Volta e meia, surge alguém que aplica conceitos provenientes de outras áreas do conhecimento humano em determinado campo e abre uma nova avenida interpretativa. A Medicina é especialmente propensa a receber essas análises alienígenas devido a, creio eu, sua ampla margem de atuação.

Quais interpretações poderiam ser hauridas se aplicarmos os conceitos econômicos envolvidos na teoria das commodities na forma como a ciência, em especial a médica, caminha nos dias de hoje? Foi a pergunta que Neal S. Young, John P. A. Ioannidis, Omar Al-Ubaydli tentaram responder. Grandes defensores do Open Access, os autores se notabilizaram pelo estudo da influência do capital na ciência médica. Os resultados dessa estranha análise foram publicados no Plos Medicine em 7 de Outubro e produzem um certo tipo de vertigem. Isso porque, fazem bastante sentido e permitem uma interpretação das distorções científicas que sabemos, estão ocorrendo. Vejamos o arrasador primeiro parágrafo:

“This essay makes the underlying assumption that scientific information is an economic commodity, and that scientific journals are a medium for its dissemination and exchange. While this exchange system differs from a conventional market in many senses, including the nature of payments, it shares the goal of transferring the commodity (knowledge) from its producers (scientists) to its consumers (other scientists, administrators, physicians, patients, and funding agencies). The function of this system has major consequences. Idealists may be offended that research be compared to widgets, but realists will acknowledge that journals generate revenue; publications are critical in drug development and marketing and to attract venture capital; and publishing defines successful scientific careers. Economic modelling of science may yield important insights.”
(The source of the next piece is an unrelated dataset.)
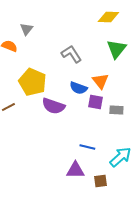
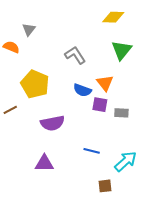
purple semicircle: (53, 106) -> (52, 123), moved, turned -30
purple triangle: (75, 170) -> (44, 163), moved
Particularmente, não compartilho com essa grosseira divisão entre idealistas e realistas, porém devo admitir que a pesquisa tem, em algumas situações, a mesma fetichização de um widget. O artigo enumera seis propriedades econômicas das commodities que podem ser aplicadas em informação científica: maldição do vencedor, oligopólio, herding, escassez artificial, incerteza e branding. (Vale ver a tabela para maiores explicações). Isso nos faz ver coisas interessantes. Por exemplo, o viés de publicação (leia-se preconceito) dos estudos negativos, ou seja dos estudos nos quais a hipótese inicial não conseguiu ser demonstrada, poderia ser explicado, ao menos em parte, pela postura dos revisores das grandes revistas científicas:

“The authority of journals increasingly derives from their selectivity. The venue of publication provides a valuable status signal. (…) This is essentially an example of artificial scarcity. Artificial scarcity refers to any situation where, even though a commodity exists in abundance, restrictions of access, distribution, or availability make it seem rare, and thus overpriced. Low acceptance rates create an illusion of exclusivity based on merit and more frenzied competition among scientists “selling” manuscripts.” (grifos meus)

Se, por um lado, essas propriedades aplicadas às commodities ajudam a explicar porque alguns seres humanos passam fome e outros jogam comida fora – distorções exaustivamente apontadas pelos críticos do capitalismo tardio -, por outro, quando aplicadas às atuais políticas de publicação científica, ajudam a entender, pelo menos em parte, distorções científicas que, por sua vez, não são criticadas com a visibilidade que mereceriam.